I am recently trying to build a small website on Node.js as well as node-sqlite3 due to limited memory resource. I built a similar small-scale website in the past with Python and found that node-sqlite3 seems to be quite sluggish compared to Python's sqlite3 module. I did a batch of 1000 SELECT operations on both and noticed node-sqlite3 needed almost twice as much time to finish. Did anyone else notice the same thing? If I would like to continue using Node.js, any suggestion on optimizing the db access?

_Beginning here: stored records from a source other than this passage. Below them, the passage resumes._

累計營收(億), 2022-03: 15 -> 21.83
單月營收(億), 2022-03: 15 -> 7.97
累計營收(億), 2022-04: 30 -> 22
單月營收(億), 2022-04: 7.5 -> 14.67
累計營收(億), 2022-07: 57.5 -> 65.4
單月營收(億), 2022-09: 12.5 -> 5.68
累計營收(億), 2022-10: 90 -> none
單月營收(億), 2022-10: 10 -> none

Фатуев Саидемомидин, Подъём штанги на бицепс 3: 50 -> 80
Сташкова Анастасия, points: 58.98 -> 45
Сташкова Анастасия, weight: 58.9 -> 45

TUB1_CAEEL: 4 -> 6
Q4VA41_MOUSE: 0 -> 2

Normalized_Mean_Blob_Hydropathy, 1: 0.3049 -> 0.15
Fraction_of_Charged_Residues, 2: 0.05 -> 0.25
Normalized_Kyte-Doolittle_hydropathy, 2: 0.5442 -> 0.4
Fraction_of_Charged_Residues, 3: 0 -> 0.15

Update: I've added code I used for testing:
Node.js:
var sqlite3 = require('sqlite3').verbose();
var util=require('util');
var dbfn = './db.sqlite';
var db = new sqlite3.Database(dbfn,sqlite3.OPEN_READONLY, function(err) {
if(err) {
console.log(err);
} else {
var perpage=10,max=500,table='data2012',kw='sa';
for(var offset=1;offset<max;offset+=perpage) {
stmt = util.format('select * from %s where xxx like "%s%" limit %d offset %d',table, kw, perpage, offset);
db.all(stmt);
}
}
});
Python:
import sqlite3
DATABASE = './db.sqlite'
db=None
try:
db = sqlite3.connect(DATABASE)
except:
sys.stderr.write(os.getcwd())
table='data2011'
kw=('sa%',)
perpage=10
max=500
for offset in xrange(1,max,perpage):
stmt = 'select * from %s where xxx like ? limit %d offset %d'%(table, perpage, offset)
rs = db.execute(stmt, kw)
rs.fetchall()
db.close()
Well, the python library and the node.js library do not work at all in the same way.
Python will run everything in the same thread, in a sequential way. At most one query is processed at the same time, and the memory footprint is limited to the results of one query.

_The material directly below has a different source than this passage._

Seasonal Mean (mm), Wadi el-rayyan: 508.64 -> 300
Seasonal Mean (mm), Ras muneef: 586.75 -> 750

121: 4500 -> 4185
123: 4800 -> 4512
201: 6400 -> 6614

On the other hand, node.js is asynchronous and to get a non blocking behavior, the sqlite engine is distributed on a pool of threads. It does not run in the same thread as the event loop. Queries will therefore involve some context switches, and an overhead due to the cost of the OS scheduler. Futhermore, because they can be executed concurrently, you also need to consider the cost of concurrency (mutexes, semaphores, etc ...). Finally, the memory footprint is higher (more pending queries and query results in memory at a given point in time), which puts more pressure on the garbage collector.
With this specific benchmark, supposing the queries are only fast lookups, node.js is therefore slower than Python because the cost of the threading activity is higher than the benefit of running some queries in parallel.